Natural language search
How it works: Instead of forcing the customer to type in the exact name or type of the product, natural language search helps find the right thing by understanding the customer’s intent and performing a complex search.
Requirements:
- The easiest way to implement natural language search in your store can be using a system like Searchanise.
Source: searchanise.io
- To satisfy more complex requirements, you might need to develop a custom system that will meet your customer’s needs.
Potential results:
- Google’s data shows that 75% of U.S. online shoppers lose interest in buying after an unsuccessful search, and 85% of global consumers view a brand differently after a failed search, proving that it’s a critical area for improvement in ecommerce.
- Natural language search shortens the customer journey, improves conversion rates, reduces zero-results rates, and minimizes the chance of customers bouncing.
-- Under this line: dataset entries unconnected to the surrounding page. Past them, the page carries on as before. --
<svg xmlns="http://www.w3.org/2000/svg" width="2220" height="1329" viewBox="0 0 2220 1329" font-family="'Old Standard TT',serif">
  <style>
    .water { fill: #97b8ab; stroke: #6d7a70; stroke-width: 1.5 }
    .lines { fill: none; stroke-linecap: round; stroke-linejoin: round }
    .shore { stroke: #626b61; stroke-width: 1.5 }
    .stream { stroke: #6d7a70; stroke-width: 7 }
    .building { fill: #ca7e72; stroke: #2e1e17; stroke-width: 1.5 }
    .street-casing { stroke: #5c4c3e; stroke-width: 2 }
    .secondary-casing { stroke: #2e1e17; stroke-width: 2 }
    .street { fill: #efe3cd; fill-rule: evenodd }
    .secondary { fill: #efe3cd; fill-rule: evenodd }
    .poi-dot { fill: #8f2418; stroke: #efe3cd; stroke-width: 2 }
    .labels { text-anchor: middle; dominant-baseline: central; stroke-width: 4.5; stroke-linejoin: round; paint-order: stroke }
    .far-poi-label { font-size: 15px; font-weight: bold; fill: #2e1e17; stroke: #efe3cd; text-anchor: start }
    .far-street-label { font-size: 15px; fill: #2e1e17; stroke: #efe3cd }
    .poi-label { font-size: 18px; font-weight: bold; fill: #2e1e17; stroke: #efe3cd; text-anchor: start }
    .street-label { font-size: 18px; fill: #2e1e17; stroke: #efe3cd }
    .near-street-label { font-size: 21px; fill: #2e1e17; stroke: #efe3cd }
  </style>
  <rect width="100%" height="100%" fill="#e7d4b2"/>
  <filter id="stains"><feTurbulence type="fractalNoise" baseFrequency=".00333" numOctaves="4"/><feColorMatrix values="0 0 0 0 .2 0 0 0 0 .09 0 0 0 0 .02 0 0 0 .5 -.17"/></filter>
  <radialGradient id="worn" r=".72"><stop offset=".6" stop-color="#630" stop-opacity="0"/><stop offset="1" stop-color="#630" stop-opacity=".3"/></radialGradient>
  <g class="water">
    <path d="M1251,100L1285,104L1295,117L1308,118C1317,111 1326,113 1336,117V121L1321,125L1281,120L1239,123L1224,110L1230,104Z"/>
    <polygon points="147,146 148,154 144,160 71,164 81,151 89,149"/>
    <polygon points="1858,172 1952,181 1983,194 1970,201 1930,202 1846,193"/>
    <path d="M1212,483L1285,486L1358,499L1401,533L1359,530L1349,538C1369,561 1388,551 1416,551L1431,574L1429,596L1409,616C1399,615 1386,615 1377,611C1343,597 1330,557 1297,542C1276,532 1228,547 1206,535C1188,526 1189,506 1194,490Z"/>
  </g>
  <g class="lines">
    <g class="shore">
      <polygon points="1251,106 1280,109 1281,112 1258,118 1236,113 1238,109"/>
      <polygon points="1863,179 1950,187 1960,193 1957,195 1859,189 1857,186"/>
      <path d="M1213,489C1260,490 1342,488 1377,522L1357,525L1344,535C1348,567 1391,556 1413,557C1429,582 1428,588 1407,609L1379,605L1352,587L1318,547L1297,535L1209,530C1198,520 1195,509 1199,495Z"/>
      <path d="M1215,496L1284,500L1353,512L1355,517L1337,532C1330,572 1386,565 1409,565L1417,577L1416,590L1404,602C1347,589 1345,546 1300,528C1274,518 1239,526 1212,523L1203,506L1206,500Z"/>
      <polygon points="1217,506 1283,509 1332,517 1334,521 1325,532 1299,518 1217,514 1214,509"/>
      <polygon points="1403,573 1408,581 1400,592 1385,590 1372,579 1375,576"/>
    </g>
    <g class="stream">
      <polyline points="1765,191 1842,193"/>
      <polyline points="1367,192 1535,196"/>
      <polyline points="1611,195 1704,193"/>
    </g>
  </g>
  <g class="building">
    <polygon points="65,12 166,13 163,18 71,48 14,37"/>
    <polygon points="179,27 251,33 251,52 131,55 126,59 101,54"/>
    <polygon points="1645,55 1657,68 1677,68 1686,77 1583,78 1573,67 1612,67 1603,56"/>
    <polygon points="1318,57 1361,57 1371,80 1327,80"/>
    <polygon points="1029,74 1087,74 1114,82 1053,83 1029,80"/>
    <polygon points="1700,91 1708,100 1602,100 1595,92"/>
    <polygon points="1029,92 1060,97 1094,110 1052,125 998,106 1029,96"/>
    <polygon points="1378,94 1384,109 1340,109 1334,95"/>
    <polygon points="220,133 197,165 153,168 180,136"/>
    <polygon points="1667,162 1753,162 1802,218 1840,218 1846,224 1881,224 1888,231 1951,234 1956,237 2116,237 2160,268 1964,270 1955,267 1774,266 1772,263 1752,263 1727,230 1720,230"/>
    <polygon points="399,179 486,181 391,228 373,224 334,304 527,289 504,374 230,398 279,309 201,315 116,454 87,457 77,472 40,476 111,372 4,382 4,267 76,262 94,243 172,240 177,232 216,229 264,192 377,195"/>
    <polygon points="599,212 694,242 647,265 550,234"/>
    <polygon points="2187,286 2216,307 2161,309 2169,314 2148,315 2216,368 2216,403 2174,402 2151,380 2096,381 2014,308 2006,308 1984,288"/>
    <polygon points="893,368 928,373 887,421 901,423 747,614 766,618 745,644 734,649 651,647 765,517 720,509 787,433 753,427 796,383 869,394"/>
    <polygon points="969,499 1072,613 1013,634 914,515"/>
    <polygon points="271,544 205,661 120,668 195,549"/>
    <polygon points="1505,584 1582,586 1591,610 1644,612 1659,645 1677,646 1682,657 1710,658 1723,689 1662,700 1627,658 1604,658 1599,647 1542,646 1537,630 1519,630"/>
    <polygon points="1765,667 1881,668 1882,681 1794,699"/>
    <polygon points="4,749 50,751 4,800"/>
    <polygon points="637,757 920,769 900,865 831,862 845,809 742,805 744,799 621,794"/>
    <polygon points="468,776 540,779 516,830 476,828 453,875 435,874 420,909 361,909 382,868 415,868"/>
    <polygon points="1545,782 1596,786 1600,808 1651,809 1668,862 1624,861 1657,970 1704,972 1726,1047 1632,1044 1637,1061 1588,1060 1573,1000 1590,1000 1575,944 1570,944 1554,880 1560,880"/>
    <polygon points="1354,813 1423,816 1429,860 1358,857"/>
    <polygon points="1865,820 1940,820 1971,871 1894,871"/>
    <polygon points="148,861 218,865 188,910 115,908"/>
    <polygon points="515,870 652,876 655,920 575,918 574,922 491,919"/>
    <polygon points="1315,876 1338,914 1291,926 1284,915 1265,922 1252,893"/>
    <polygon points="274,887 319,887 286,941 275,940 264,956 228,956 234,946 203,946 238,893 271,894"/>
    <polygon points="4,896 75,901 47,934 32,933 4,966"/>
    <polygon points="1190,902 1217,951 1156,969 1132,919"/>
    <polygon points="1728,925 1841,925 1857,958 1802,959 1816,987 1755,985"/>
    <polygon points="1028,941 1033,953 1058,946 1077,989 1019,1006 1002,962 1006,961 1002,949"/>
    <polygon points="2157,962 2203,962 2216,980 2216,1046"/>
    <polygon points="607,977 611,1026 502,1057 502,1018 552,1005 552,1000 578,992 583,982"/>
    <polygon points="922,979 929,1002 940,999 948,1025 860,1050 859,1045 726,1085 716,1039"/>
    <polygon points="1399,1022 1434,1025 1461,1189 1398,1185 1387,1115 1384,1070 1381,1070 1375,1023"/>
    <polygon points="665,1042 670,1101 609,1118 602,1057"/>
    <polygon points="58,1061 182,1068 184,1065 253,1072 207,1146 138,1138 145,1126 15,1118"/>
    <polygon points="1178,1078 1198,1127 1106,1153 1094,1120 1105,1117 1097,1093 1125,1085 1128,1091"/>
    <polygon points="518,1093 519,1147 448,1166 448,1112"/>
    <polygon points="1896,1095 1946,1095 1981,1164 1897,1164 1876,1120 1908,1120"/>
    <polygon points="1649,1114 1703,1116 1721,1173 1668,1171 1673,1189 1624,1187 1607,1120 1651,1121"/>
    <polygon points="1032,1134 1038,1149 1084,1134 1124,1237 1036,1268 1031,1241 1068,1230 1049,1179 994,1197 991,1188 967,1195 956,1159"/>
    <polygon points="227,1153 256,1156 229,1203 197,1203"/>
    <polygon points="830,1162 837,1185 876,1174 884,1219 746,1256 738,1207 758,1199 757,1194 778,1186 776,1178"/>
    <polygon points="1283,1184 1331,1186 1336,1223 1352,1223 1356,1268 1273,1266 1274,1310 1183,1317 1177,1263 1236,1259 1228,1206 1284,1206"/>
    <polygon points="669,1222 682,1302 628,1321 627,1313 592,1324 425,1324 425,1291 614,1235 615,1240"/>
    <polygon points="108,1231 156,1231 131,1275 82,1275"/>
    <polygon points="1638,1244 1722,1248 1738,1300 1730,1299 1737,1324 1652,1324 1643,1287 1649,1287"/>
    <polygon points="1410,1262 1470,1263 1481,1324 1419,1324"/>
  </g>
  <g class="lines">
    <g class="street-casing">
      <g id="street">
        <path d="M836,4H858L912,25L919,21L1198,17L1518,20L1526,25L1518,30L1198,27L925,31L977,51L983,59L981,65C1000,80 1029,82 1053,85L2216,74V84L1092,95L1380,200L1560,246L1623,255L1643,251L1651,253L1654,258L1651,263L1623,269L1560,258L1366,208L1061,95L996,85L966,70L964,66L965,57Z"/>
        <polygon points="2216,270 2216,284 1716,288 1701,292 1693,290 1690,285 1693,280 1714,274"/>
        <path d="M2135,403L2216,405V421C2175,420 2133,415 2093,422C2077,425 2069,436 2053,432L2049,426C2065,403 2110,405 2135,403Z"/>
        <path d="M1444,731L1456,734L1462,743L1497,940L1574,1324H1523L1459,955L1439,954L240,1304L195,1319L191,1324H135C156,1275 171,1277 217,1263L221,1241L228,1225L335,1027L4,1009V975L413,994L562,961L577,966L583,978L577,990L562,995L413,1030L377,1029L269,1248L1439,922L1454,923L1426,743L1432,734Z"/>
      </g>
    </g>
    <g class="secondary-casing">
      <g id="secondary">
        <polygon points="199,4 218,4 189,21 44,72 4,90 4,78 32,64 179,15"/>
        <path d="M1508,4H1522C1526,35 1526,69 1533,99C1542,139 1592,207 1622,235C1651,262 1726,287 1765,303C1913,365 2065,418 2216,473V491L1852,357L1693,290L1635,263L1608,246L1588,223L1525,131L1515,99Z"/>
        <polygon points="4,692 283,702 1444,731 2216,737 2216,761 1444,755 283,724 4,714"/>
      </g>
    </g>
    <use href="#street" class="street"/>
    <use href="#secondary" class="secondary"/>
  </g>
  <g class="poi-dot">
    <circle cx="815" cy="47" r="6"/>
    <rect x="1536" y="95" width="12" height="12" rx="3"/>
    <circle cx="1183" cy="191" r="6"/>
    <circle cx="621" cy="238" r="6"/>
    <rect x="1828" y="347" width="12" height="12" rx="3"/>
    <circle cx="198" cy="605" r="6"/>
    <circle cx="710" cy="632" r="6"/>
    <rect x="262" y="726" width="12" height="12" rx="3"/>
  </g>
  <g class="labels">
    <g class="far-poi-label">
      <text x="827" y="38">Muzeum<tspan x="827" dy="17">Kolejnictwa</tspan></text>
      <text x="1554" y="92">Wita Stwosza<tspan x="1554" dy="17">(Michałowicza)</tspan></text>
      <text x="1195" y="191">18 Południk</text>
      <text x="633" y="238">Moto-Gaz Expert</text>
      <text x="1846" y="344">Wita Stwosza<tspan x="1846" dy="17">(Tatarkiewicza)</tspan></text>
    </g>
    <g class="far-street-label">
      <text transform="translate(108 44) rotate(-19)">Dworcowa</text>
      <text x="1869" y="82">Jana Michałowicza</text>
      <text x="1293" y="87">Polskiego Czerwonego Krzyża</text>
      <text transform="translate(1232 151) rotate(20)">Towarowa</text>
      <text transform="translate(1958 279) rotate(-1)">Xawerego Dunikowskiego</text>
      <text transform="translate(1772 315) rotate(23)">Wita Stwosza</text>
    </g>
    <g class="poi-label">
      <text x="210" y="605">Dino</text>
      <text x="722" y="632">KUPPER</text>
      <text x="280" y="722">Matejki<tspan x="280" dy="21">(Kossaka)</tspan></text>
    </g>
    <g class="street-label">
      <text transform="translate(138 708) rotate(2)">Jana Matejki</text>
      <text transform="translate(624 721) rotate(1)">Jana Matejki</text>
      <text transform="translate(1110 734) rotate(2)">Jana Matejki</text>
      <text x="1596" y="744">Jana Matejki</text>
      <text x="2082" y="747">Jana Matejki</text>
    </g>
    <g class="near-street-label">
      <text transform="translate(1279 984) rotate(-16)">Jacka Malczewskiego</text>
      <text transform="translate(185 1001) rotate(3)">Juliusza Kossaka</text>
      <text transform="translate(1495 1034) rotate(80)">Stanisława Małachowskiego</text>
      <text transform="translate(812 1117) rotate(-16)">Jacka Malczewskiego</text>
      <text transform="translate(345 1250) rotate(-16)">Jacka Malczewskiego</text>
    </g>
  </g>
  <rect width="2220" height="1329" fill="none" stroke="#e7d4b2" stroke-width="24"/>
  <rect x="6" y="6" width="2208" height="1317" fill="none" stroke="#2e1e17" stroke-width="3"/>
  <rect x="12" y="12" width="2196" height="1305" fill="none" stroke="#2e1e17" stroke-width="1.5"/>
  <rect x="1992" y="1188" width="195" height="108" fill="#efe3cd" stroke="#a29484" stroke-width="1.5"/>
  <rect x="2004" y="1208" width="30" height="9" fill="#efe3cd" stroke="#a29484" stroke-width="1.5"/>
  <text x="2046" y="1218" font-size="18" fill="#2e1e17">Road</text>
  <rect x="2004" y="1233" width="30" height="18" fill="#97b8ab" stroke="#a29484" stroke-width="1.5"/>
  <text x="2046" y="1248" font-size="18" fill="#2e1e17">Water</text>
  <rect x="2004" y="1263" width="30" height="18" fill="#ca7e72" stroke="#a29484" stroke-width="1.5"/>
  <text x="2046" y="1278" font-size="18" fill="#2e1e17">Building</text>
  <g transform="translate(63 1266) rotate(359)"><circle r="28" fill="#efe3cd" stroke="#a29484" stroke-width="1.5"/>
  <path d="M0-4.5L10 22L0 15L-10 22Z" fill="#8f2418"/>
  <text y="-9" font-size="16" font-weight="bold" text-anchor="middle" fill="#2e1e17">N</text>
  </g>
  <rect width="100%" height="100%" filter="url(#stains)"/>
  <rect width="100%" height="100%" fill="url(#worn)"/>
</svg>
Netguru's example of the concept:
- We began testing the feasibility of NLS in our R&D department. We developed a fully functional NLS capability for fashion retailers, which enables online shoppers to search for shoes using long-tail, human-like queries. A distinctive feature of this capability is its ability to display highly relevant results without requiring search filters. Currently, we are advancing our R&D to create prototype apps for both web and mobile platforms.
Personalized shopping guides
How it works: You can implement a questionnaire to ask customers about their preferences and later recommend products that fit their needs. Boost this tactic even more by adding recommendations based on the browsing and purchasing history of the customer.
Requirements:
- The easiest way to implement a personalized shopping guide is to use a system like Dressipi.
- You can also try to add it within your ecommerce platform, either by turning on the right feature or looking for an appropriate plugin.
Potential results:
- Personalized shopping guides can result in 12% more revenue and 15% reduction of returns.
Recently viewed products
How it works: Help your customers remember what they were previously browsing by bringing it up when they revisit your store. It’s the same principle as streaming platforms, which have a “continue watching” feature. Customers don’t need to perform a search again; they can instantly revisit the products they already viewed, helping them make a buying decision quicker.
Requirements:
- The easiest way to start using this tactic is to enable it in your ecommerce platform or set it up using a recommendation plugin.
Potential results:
- By shortening the customer journey, you make it easier to find desired products which can positively influence conversion rates.
Summary
If you haven’t explored personalization in depth, chances are that you could boost conversion rates by simply adding a plugin or two or enabling an existing feature on your ecommerce site.
Remember, personalization won’t solve all problems. If your site has slow loading times and poor performance in Lighthouse reports, this should be your priority to fix before you start implementing sophisticated personalization tactics.